Не всем дарованы реки. В предыдущие годы он был уверен, что давно отыскал свой бурный поток, что день за днем понемногу преодолевает его и однажды…
– Они так и умрут, никем не став. – Джульетта пожимает плечами без тени жалости. – И неудивительно. Они правда выглядят глупыми. И думаю, им вполне хорошо тут. Когда ты глупый, ты меньше мучаешься, меньше куда-то стремишься, тем более против течения…
Такая юная, хохотушка, а говорит раз за разом вещи, от которых тошно, тоскливо, – правдивые и ужасные в своей невинности. Отчего-то Людвиг опять вспоминает Терезу, ее порозовевшее от шампанского, но не потерявшее серьезности лицо, ее две мечты…
– Да. – Он кивает, старательно отгоняя мысль: а насколько глупа Джульетта, точнее, что она сама об этом думает? Реки ее влекут или пруды?
Еще одна рыба пытается поймать светлячка, падает в темную гладь. Людвиг, вздохнув, отворачивается, смотрит в лицо карамельной принцессы, ожидая найти там задумчивость – отражение собственного ненастья, – но находит лишь безмятежную улыбку, с каждой секундой расцветающую ярче. Джульетте, похоже, нравится философская беседа. Или просто она уже отвлеклась на что-то свое.
– А вообще… – медленно говорит она, повернув к Людвигу голову, – ты выдумываешь такие удивительные вещи! Ну прелесть же! – Она касается его пальцев в прохладной траве, сжимает руку горячей ладонью. – Невероятные! Потрясающие! Спасибо тебе!
– Но…
«Это не выдумка, это мечта, моя!» – слова приходится удержать на языке.
– Как твои мелодии, даже лучше! – продолжает Джульетта.
– Но… – Это точно не то, что он хотел бы услышать.
– И все-таки хорошо, что рыбы остаются рыбами. – Она морщит нос. – Не хочу драконов в своем саду.
И она смеется, опять болтая в воде второй рукой, – на этот раз явно дразнит рыб. Кудряшки падают на лицо, смех пугает светляков, небо наливается синью и расцветает звездным садом. Похоже, Джульетта уже выбросила легенду из своей очаровательной головы, там много более интересного. Людвиг вздыхает. К чему огорчаться? Чего он требует, что хочет услышать в ответ на вещи, о которых редко говорят в свете? Карпы… драконы. С карамельной принцессой можно поболтать и о чем-то ближе к ее миру. И он спрашивает:
– Остались в твоей роще свободные деревья? Надо бы назвать одно в честь Сальери.
Все впереди, у них у обоих. А пока он может хотя бы попытаться быть счастливым.
Маки цветут удушливым багрянцем прямо на воде. Зоркие глаза могут увидеть: целое поле их простирается от гаитянского зеленого берега, через всю мертвенную синеву Карибского моря, по иссеченному весенними дождями континенту и дальше – до Парижа. Маки отмечают путь, качая головами на ветру.

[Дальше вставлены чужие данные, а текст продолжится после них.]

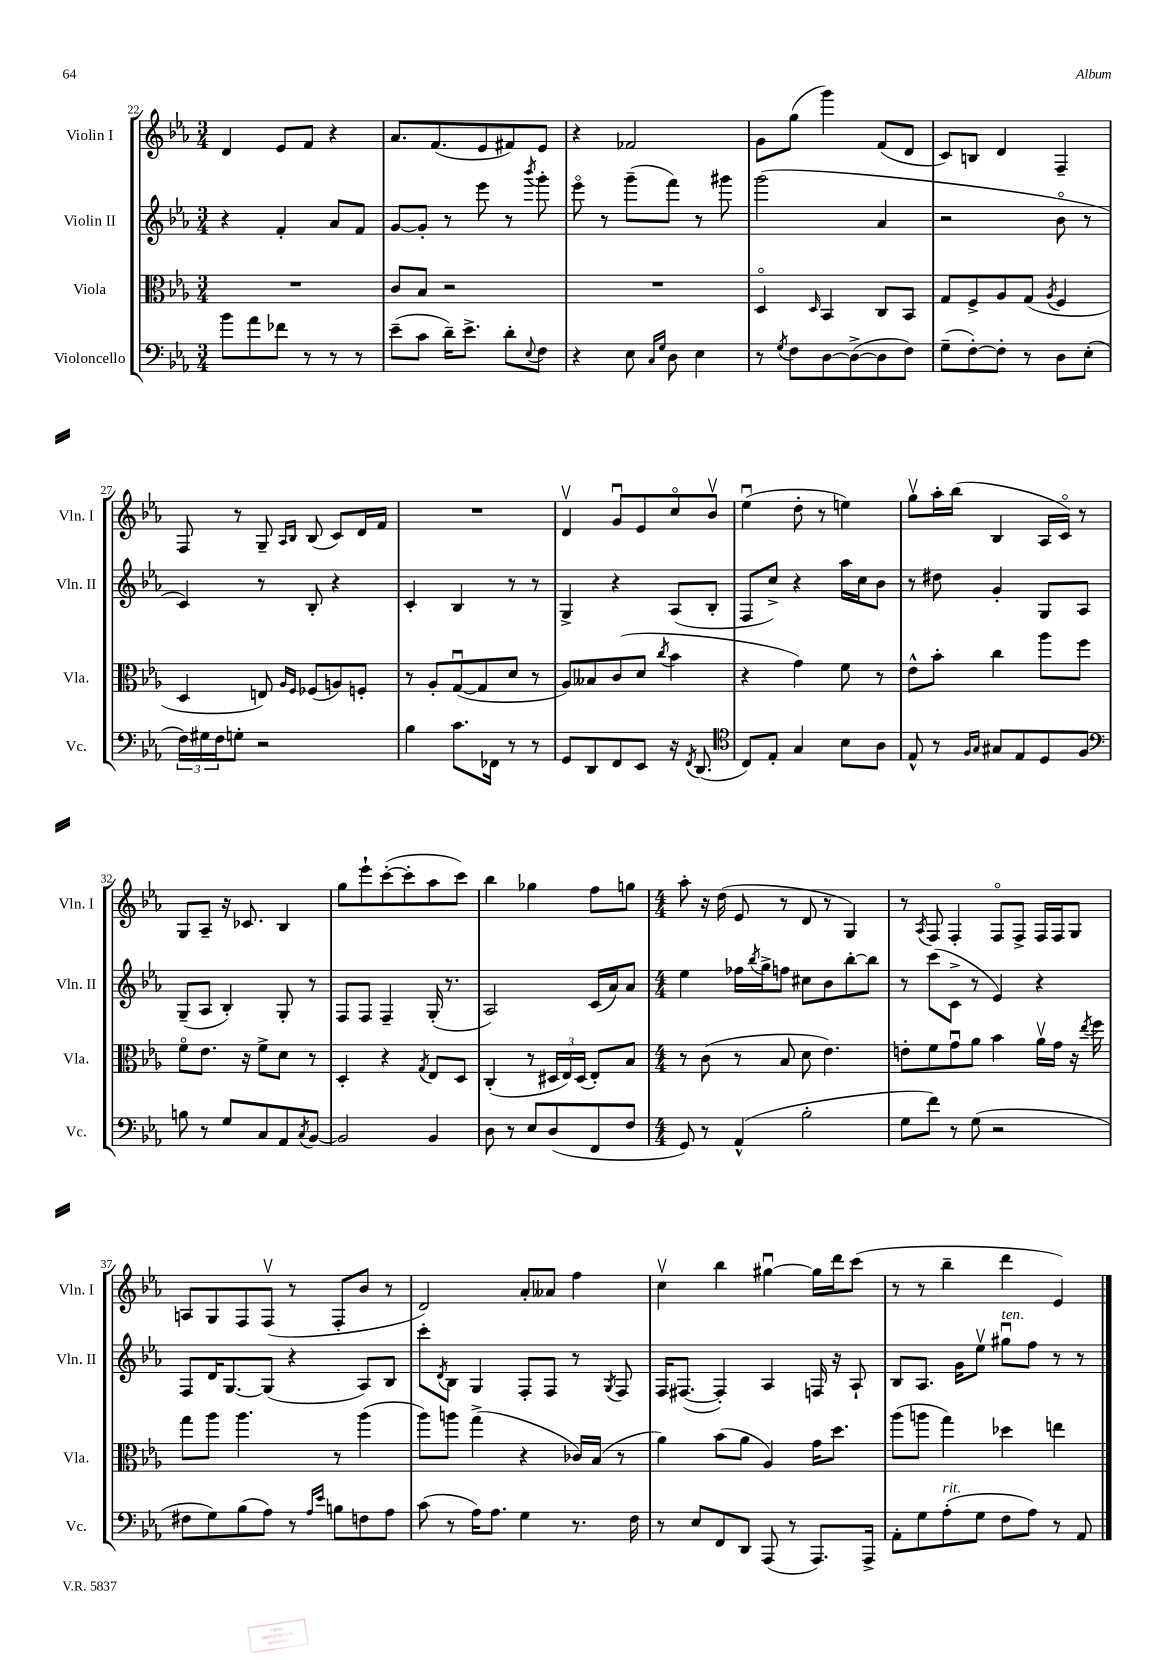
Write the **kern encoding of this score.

**kern	**kern	**kern	**kern
*staff4	*staff3	*staff2	*staff1
*clefF4	*clefC3	*clefG2	*clefG2
*k[b-e-a-]	*k[b-e-a-]	*k[b-e-a-]	*k[b-e-a-]
*M3/4	*M3/4	*M3/4	*M3/4
8b-	2.r	4r	4d
8a-	.	.	.
8f-	.	4f'	8e-
8r	.	.	8f
8r	.	8a-	4r
8r	.	8f	.
=	=	=	=
(8e-~	8c	[8g	8.a-
8c	8B-	8g']	.
.	.	.	(8.f
16d~)	2r	8r	.
8.e-^	.	.	.
.	.	8eee-	8e-
8d'	.	8r	8f#)
8qqE-	.	8qbbb-	.
8F	.	8ggg'	8e-
=	=	=	=
4r	2.r	8eee-o	4r
.	.	8r	.
8E-	.	(8ggg~	2f-
16qqC	.	.	.
16qqG	.	.	.
8D	.	8fff)	.
4E-	.	8r	.
.	.	8ggg#	.
=	=	=	=
8r	4Do	(2ggg	8g
8qG	.	.	.
8F	.	.	(8gg
.	16qqD	.	.
[8D	4BB-	.	4ggg)
(8D^_	.	.	.
8D]	8C	4a-	(8f
8F)	8BB-	.	8d
=	=	=	=
(8G~	8G	2r	8c)
[8F')	8F^	.	8B
8F']	8A-	.	4d
8r	(8G	.	.
.	8qA-	.	.
8D	4F	8b-o	4F~
(8E-'	.	8r	.
=	=	=	=
24F)	4D	4c)	8F
24G#	.	.	.
24F	.	.	.
8G'	.	.	8r
2r	8E)	8r	8G~
.	16qqA-	.	16qqA-
.	16qqF	.	16qqB-
.	(8F-	8B-'	(8B-
.	8A)	4r	8c)
.	8F'	.	16d
.	.	.	16f
=	=	=	=
4B-	8r	4c'	2.r
.	8A-'	.	.
8.c	([8Gu	4B-	.
.	8G]	.	.
16FF-	.	.	.
8r	8d	8r	.
8r	8r	8r	.
=	=	=	=
8GG	8A-)	4G^	4dv
8DD	8B--	.	.
8FF	(8c	4r	8gu
8EE-	8d	.	8e-
.	8qcc	.	.
16r	4b-	(8A-	8cco
8qFF	.	.	.
(8.DD	.	.	.
.	.	8B-'	8b-v
=	=	=	=
*clefC4	*	*	*
8C)	4r	8F	(4ee-u
8E-'	.	8cc^)	.
4G	4g)	4r	8dd'
.	.	.	8r
8B-	8f	16aa-	4ee)
.	.	16cc	.
8A-	8r	8b-	.
=	=	=	=
8E-^^	8e-^^	8r	8ggv
8r	8b-'	8dd#	16aa-'
.	.	.	(16bb-
16qqF	.	.	.
16qqG	.	.	.
8G#	4cc	4g'	4B-
8E-	.	.	.
8D	8aa-	8G	16A-
.	.	.	16co)
8F	8ff	8A-	8r
=	=	=	=
*clefF4	*	*	*
8B	8fo	(8G~	8G
8r	8.e-	8A-	8A-~
8G	.	4B-')	16r
.	16r	.	8.c-
8C	8f^	.	.
8AA-	8d	8G'	4B-
8qC	.	.	.
[8BB-	8r	8r	.
=	=	=	=
2BB-]	4D'	8F	8gg
.	.	8F	8eee-`
.	4r	4F~	([8ccc'
.	.	.	8ccc']
.	8qG	.	.
4BB-	8E-	(16G'	8aa-
.	.	8.r	.
.	8D	.	8ccc)
=	=	=	=
8D	(4C'	2A-)	4bb-
8r	.	.	.
8E-	8r	.	4gg-
(8D	24D#	.	.
.	24E-)	.	.
.	(24D#	.	.
8FF	8E-')	(16c	8ff
.	.	16a-)	.
8F	8B-	8a-	8gg
=	=	=	=
*M4/4	*M4/4	*M4/4	*M4/4
8GG)	8r	4ee-	8aa-'
8r	(8c	.	16r
.	.	.	(16dd
(4AA-^^	8r	16ff-	8e-
.	.	8qbb-	.
.	.	16gg^	.
.	8B-	8ff	8r
2B-'	8d	8cc#	8d
.	4.e-)	8b-	8r
.	.	[8bb-'	4G)
.	.	8bb-]	.
=	=	=	=
8G	8e'	8r	8r
.	.	.	8qA-
8f)	8f	(8ccc	8F
8r	8gu	8c^	4F'
(8G	8a-	8r	.
2r	4b-	4e-)	8Fo
.	.	.	8F^
.	16a-v	4r	16F
.	16g	.	16F
.	16r	.	8G
.	8qee-	.	.
.	16ff	.	.
=	=	=	=
8F#	8gg	8F	8A
8G)	8aa-	16d	8G
.	.	[8.G	.
(8B-	4.aa-	.	8F
8A-)	.	(8G]	(8Fv
8r	.	4r	8r
16qqA-	.	.	.
16qqe-	.	.	.
8B	8r	.	8F'
8F	(4aa-	8A-)	8b-
8A-	.	8B-	8r
=	=	=	=
(8c	8aa-)	8ccc'	2d)
.	.	8qd	.
8r	8aa	8B-	.
16A-)	(4gg^	4G	.
8.A-	.	.	.
4G	4r	8F'	8a-'
.	.	8F	8a--
8.r	16c-)	8r	4ff
.	(16B-	.	.
.	.	8qG	.
.	8r	8F	.
16F	.	.	.
=	=	=	=
8r	4a-)	16F	4ccv
.	.	([8.F#	.
8E-	.	.	.
8FF	(8b-	4F#'])	4bb-
8DD	8a-	.	.
(8AAA-	4A-)	4A-	[4gg#u
8r	.	.	.
8.AAA-)	16g	16F	16gg#]
.	8.dd	16r	16ddd
.	.	8A-`	(8ccc
16AAA-^	.	.	.
=	=	=	=
8AA-'	(8aa-	8B-	8r
8G	8aa	8.A-	8r
(8A-'	4gg)	.	4bb-~
.	.	16g	.
8G	.	8ee-v	.
8F	4dd-	8gg#u	4ddd
8A-)	.	8ff	.
8r	4ee	8r	4e-)
8AA-	.	8r	.
==	==	==	==
*-	*-	*-	*-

Маки цветут особенно густо у грязно-серого замка в промозглых горах.
– Поверь, мы хотим лишь мира и безопасности. Но нам не нужны враги за океаном.
– Похоже, вам просто не нужны свободные люди, генерал. Вы их боитесь. А скоро ты уже сам забудешь, как освободил собственный народ…

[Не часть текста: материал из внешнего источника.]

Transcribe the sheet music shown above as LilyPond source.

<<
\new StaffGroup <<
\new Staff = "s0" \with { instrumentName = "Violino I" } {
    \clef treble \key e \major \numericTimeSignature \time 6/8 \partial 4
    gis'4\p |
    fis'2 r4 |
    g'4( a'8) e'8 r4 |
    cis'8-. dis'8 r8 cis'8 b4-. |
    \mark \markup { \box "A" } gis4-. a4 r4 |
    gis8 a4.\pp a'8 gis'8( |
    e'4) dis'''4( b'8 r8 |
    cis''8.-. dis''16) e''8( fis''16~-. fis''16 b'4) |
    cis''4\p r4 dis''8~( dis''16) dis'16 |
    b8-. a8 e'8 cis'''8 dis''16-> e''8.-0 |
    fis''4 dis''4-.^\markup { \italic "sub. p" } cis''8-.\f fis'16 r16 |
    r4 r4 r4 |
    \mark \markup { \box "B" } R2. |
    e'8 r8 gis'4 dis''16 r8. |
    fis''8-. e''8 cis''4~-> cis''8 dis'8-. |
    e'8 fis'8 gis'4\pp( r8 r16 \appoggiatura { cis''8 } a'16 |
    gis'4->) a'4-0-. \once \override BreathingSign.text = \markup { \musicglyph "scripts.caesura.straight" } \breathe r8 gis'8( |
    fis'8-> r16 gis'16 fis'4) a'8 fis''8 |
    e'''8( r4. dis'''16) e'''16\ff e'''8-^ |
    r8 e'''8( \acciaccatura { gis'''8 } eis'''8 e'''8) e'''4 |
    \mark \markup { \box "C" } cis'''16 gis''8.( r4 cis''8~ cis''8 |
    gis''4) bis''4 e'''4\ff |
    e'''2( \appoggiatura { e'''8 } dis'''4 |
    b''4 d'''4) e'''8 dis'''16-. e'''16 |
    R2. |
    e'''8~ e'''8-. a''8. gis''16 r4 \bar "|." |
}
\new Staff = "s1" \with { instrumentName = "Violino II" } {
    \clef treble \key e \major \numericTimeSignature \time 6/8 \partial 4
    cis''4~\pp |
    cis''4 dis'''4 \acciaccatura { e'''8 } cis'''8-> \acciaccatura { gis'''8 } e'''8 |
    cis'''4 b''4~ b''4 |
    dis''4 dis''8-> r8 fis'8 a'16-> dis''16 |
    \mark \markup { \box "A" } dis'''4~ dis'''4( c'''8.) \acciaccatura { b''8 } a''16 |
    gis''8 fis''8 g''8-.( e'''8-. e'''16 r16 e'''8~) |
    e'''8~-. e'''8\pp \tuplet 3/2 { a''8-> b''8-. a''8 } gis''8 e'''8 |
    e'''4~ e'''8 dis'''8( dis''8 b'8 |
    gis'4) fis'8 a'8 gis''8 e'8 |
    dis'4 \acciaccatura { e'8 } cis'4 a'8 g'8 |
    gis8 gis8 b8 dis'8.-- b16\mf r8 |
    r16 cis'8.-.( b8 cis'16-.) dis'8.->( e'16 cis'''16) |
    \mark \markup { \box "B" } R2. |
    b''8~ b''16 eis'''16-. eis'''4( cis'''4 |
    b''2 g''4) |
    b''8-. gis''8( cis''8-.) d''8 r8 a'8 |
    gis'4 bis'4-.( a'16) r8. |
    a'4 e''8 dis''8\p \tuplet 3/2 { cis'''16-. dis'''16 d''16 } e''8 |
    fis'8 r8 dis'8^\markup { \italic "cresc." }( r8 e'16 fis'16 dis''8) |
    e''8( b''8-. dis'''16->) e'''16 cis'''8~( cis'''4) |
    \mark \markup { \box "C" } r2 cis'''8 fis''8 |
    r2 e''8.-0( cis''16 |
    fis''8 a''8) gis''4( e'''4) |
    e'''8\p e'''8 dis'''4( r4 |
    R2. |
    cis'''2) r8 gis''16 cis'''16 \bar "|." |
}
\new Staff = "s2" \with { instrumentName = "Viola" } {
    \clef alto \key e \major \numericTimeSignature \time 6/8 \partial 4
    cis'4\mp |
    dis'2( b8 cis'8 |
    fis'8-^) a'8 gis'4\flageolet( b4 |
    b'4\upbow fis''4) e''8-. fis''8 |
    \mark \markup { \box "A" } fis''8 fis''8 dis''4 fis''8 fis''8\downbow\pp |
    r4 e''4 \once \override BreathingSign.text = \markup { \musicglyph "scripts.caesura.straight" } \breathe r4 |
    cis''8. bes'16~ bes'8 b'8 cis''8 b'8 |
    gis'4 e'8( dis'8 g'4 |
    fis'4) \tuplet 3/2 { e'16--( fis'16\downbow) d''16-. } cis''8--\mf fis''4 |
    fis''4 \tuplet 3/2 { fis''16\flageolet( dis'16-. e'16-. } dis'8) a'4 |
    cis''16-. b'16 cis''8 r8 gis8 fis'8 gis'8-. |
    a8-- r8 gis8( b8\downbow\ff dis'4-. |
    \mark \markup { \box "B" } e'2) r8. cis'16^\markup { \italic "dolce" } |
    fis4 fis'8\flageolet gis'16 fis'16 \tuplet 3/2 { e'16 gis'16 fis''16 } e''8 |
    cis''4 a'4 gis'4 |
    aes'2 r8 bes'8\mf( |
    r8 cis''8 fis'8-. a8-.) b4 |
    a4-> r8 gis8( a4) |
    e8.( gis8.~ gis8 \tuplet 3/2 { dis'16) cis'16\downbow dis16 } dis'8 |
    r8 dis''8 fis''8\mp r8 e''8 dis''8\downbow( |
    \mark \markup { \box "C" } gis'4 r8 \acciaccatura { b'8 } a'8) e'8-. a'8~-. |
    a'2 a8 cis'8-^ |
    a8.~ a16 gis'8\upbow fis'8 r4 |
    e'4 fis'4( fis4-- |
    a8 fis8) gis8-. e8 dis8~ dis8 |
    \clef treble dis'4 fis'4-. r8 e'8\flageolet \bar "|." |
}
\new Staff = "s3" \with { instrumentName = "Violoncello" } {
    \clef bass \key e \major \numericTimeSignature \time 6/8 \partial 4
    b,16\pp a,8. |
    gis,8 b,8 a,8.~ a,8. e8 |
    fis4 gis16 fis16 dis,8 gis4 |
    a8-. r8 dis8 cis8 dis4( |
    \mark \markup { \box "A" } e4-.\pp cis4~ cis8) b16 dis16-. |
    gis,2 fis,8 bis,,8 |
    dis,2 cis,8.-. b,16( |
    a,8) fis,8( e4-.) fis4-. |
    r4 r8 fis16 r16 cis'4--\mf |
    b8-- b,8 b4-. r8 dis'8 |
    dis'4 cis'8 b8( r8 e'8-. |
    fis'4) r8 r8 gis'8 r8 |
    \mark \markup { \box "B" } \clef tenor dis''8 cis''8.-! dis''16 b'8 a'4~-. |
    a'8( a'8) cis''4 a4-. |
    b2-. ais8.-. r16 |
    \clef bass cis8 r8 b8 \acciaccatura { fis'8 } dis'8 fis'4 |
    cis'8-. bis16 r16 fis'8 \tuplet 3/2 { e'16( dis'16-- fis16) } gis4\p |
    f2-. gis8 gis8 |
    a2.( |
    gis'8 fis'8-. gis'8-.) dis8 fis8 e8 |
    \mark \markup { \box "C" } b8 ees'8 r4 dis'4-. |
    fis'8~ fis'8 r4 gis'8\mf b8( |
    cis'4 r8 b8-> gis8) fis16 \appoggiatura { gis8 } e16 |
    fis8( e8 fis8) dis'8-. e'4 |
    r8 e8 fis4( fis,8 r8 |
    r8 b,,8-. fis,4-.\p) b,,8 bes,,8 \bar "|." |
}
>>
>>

Маковые венцы на головах у обоих – у темнокожего офицера, прикованного к стене, и у стоящего над ним бледного человека с густой копной русых волос и золоченой шпагой на поясе. Черный мундир первого изодран и окровавлен, будто его часами рвали псы. Алый мундир второго сияет эполетами и пуговицами, как одеяние короля.
– Двуличный дурак… – Качание головой ленивое, за ним удар в лицо – быстрый, оглушительный, наотмашь. – Они же просто прикормили вас, – под стон обвисшего на цепях, а потом и упавшего на колени пленника продолжает он. – Прикормили, чтобы потом ударить меня в спину.

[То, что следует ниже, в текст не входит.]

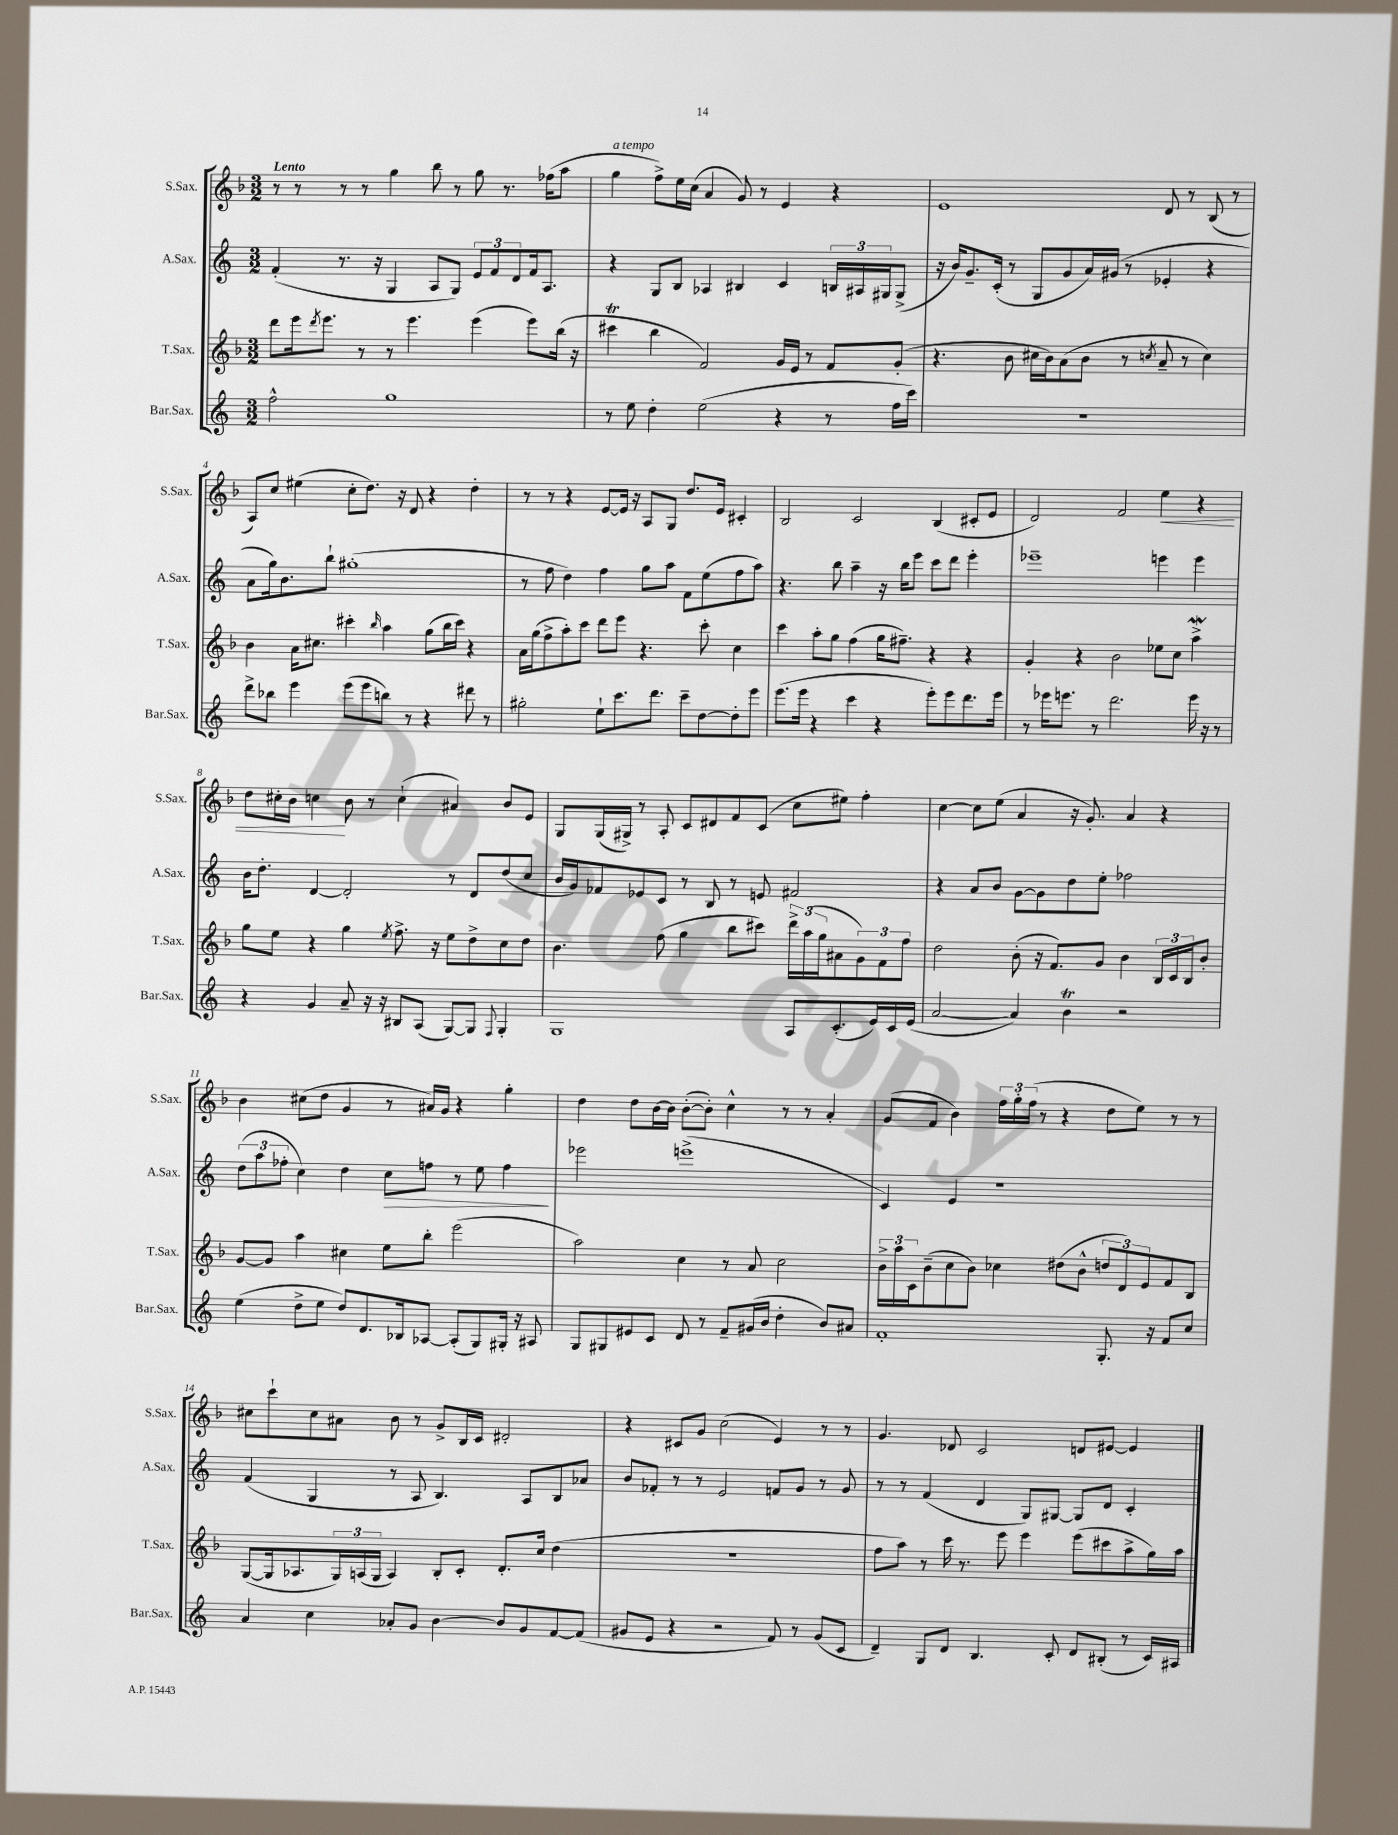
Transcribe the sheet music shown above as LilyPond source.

Пленник сплевывает кровь, с трудом вскидывается. На лбу блестит испарина.
– Ты, ты хочешь видеть нас рабами! – голос хрипит, но он преодолевает себя. – Не надейся! Это так не останется, мы уже попробовали свободу на вкус. Рано или поздно мы…
Ухоженная рука сжимает его грязно-белый ворот, дергает и приподнимает. На пальцах змейками сверкает пара колец, во взгляде – лукавая жалость. Промедления перед ответом хватило бы на глоток вина, на пару вздохов или на то, чтобы пленник осознал, сколь наивен довод. Оно выверено в точности.
– Они. Тебя там уже точно не будет. – Вторая рука обводит тесный каменный мешок. – Привыкай, первый среди черных, это твой новый дом.
– Последний среди белых, – шипят в ответ.
Это вызывает только смех: запрокидывается изящная голова, сверкают зубы под розовой полоской ощеренной губы.